▶ _EXTRAIT CHOISI_:
****************

En octobre, pour la première fois, la Chine est devenue le plus grand marché cinématographique du monde, devant l'Amérique du Nord. Photo : Wang Jianlin (deuxième à gauche), président du groupe chinois Wanda, assiste à la cérémonie d'ouverture de la Wanda Qingdao Movie Metropolis, présentée comme « la réponse de la Chine à Hollywood », à Qingdao le 28 avril 2018 (photo de Wang Zhao / AFP via Getty Images) |
En octobre, une grande première a eu lieu : la Chine est devenue le plus grand marché cinématographique du monde, devant l'Amérique du Nord. « Ce dimanche, les entrées dans les salles de cinéma chinoises ont généré un total de recettes de 1,988 milliard de dollars (1,65 milliard d'euros) pour 2020, contre 1,937 milliard de dollars (1.58 milliard d'euros) pour les salles d'Amérique du Nord, selon les données d'Artisan Gateway. L'écart devrait se creuser plus encore d'ici la fin de l'année », a écrit The Hollywood Reporter le 18 octobre. « Les analystes prédisaient depuis longtemps que le pays le plus peuplé du monde serait un jour en tête des classements mondiaux. Mais quand cela se produit, il s'agit d'un évènement historique ».

****************

▶ _TRAVAIL À FAIRE_:
**a)** D'après le texte sur le marché du cinéma chinois, quelles données ont servi à comparer les recettes des salles chinoises et nord-américaines ?
**b)** Reprenez le texte sur le marché du cinéma chinois après sa dernière phrase et poursuivez-le.

▶ _EXTRAIT DES DONNÉES_:

****************

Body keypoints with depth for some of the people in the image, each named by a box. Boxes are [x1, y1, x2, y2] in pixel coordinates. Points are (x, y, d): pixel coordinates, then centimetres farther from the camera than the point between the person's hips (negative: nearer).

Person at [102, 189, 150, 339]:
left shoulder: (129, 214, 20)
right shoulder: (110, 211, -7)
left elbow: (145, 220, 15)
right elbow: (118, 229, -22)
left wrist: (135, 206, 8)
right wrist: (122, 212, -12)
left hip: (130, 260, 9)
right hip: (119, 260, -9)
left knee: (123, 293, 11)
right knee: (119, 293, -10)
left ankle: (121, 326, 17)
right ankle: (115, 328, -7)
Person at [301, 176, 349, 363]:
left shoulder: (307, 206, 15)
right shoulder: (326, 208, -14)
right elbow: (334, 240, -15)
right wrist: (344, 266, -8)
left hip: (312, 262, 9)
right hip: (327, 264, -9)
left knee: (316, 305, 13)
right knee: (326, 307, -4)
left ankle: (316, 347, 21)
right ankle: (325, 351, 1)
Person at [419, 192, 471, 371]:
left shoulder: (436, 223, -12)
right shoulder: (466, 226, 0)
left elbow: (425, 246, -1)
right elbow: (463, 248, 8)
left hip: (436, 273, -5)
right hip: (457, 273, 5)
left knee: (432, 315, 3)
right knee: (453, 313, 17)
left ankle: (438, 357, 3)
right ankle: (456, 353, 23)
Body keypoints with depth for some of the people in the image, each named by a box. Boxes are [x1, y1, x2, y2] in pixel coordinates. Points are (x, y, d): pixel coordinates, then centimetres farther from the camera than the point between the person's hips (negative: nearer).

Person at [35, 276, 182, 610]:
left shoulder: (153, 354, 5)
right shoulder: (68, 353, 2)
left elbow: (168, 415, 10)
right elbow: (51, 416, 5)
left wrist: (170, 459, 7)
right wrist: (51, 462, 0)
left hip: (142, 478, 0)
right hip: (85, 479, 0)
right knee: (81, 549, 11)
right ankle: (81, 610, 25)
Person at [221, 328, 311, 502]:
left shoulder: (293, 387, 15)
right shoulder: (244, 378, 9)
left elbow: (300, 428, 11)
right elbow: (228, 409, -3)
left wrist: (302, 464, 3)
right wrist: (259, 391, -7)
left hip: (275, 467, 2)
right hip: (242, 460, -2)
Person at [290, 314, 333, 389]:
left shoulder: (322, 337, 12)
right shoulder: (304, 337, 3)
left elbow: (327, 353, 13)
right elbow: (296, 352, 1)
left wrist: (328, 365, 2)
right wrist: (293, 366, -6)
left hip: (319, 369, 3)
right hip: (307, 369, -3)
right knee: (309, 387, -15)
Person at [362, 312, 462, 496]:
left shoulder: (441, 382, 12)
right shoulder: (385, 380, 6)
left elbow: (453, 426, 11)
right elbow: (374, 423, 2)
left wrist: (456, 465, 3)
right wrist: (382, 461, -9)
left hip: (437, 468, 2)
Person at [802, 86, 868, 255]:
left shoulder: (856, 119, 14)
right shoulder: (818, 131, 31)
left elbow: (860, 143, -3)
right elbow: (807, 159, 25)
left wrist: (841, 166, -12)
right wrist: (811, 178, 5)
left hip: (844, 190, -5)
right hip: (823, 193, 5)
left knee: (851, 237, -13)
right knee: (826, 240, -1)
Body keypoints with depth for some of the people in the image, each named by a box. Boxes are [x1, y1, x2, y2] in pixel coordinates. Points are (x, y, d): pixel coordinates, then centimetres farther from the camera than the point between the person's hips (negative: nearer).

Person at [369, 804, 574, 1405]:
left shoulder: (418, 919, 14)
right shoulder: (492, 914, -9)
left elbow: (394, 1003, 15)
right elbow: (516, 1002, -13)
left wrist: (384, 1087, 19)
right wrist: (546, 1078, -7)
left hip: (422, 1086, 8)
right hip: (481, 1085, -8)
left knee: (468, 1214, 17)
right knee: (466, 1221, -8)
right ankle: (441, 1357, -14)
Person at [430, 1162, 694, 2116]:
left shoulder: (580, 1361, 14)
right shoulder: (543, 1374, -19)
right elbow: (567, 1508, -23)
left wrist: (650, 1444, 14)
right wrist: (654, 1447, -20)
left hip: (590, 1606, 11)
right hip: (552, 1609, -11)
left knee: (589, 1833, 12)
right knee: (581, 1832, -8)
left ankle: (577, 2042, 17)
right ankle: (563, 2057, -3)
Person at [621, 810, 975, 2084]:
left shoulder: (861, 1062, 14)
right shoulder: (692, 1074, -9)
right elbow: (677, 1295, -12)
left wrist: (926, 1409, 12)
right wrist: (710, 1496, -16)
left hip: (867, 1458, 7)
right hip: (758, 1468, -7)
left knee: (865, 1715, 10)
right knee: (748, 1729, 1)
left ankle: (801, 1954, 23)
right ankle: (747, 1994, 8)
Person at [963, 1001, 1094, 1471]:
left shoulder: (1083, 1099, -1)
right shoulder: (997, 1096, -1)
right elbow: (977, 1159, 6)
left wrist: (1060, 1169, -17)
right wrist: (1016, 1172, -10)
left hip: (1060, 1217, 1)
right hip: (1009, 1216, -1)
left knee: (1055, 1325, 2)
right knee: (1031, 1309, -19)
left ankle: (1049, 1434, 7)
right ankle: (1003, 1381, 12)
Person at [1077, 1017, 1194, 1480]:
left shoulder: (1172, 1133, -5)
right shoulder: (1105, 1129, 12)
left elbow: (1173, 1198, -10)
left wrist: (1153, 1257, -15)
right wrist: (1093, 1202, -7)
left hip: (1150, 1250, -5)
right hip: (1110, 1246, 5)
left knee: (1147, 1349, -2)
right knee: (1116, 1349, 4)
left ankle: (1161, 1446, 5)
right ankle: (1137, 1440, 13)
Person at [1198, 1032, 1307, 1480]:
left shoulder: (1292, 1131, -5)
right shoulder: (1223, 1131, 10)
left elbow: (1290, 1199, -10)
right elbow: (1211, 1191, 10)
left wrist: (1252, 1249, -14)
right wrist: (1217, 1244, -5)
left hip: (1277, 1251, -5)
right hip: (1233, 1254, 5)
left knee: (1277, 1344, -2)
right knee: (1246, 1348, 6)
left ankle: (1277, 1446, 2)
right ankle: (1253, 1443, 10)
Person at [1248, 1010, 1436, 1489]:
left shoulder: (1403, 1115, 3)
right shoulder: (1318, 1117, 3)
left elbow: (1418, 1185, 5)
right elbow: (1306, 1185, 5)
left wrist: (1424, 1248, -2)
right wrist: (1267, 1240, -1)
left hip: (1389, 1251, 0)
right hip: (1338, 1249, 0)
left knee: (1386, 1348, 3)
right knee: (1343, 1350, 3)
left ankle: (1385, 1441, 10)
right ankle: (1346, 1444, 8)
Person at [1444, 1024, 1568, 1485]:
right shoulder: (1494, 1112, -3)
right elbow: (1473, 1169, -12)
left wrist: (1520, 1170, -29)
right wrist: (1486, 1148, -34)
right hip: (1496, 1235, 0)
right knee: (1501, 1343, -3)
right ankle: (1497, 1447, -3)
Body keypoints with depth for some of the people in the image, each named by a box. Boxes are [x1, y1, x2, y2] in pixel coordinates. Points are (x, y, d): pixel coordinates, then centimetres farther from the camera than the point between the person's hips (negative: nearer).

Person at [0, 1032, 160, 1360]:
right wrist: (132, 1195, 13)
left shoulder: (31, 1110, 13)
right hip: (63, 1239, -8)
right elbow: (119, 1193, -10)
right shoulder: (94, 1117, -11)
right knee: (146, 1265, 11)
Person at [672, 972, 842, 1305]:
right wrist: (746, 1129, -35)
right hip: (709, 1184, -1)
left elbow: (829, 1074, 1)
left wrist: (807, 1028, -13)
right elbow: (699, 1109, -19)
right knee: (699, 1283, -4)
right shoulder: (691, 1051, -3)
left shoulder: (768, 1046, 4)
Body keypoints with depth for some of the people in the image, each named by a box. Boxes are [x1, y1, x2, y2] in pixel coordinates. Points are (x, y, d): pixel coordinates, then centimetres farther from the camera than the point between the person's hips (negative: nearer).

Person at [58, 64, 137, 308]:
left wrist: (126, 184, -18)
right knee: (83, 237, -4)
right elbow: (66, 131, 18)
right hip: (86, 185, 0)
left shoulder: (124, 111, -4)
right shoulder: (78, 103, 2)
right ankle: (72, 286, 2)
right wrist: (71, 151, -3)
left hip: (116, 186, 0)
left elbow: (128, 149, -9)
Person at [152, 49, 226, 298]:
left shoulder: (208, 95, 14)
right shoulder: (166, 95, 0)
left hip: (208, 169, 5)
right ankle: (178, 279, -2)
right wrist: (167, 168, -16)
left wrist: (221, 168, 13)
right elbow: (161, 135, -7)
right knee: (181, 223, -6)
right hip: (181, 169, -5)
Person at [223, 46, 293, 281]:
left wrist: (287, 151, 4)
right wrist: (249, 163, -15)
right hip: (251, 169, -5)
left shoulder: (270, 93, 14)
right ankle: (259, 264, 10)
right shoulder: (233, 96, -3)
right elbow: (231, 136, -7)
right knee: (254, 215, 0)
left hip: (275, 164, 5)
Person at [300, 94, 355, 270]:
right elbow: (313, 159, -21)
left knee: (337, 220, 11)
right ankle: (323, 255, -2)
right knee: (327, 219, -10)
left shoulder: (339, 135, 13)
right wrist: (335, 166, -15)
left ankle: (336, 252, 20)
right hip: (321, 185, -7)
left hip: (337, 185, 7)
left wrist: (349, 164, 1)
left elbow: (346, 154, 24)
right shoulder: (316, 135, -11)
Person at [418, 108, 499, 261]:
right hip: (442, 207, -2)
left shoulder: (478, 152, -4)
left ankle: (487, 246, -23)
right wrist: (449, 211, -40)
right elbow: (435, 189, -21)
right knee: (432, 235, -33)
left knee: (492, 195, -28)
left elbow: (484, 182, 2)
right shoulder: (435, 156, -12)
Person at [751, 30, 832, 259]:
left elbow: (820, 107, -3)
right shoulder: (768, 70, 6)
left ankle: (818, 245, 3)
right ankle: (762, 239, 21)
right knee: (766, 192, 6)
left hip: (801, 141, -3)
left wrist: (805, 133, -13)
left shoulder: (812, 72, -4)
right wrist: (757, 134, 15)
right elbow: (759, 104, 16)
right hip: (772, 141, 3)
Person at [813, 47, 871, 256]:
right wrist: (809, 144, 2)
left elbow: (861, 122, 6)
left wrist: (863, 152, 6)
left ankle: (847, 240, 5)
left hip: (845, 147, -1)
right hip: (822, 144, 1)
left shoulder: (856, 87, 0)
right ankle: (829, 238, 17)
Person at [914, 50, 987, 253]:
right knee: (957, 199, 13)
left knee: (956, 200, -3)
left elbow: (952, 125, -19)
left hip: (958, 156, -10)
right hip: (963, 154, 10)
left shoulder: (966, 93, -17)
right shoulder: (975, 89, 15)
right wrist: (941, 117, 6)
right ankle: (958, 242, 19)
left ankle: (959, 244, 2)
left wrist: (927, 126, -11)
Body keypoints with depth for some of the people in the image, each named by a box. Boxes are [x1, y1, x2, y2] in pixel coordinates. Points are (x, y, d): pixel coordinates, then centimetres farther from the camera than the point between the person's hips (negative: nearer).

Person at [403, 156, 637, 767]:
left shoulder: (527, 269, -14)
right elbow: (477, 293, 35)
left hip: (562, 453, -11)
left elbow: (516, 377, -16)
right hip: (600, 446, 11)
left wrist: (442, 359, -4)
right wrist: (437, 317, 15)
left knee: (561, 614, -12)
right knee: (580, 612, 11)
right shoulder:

****************

▶ _RÉPONSES AUX CONSIGNES_:
**a)** Les données d'Artisan Gateway.

**b)**
« Ce jour est enfin arrivé, la Chine est devenue le premier marché du film au monde avec un box-office qui dépasse celui de l'Amérique du Nord pour 2020 » a affirmé un article d'autopromotion mis en ligne sur le site portail du gouvernement chinois, dirigé par le Bureau d'information du Conseil d'État, également connu sous le nom de Bureau de la propagande étrangère du PCC China.org.cn. L'article publié le 20 octobre, faisait grand cas de The Eight Hundred (Les Huit Cent), un blockbuster chinois qui a pour sujet un groupe de soldats chinois assiégés par l'armée japonaise pendant la Seconde Guerre mondiale et qui est devenu le film le plus rentable au monde en 2020 ; l'article évoquait également une poignée d'autres films de fabrication chinoise dont la sortie a été étalée sur le dernier trimestre 2020.
La tâche à laquelle s'est attelé le PCC (Parti communiste chinois) au cours de la dernière décennie, a donc fini par payer. En octobre 2011, un communiqué officiel évoquait déjà « l'urgence » de renforcer le « soft power de la Chine et d'accroitre l'audience internationale de la culture chinoise ». Le communiqué émettait également le souhait de « faire de notre pays une superpuissance culturelle socialiste ».
Cette évolution est une mauvaise nouvelle pour Hollywood, qui depuis des années cherche à accroitre sa présence sur l'énorme et lucratif marché chinois. La Chine n'a plus besoin des blockbusters américains pour remplir ses salles de cinémas. Mais Hollywood a besoin du marché chinois pour rentabiliser ses films.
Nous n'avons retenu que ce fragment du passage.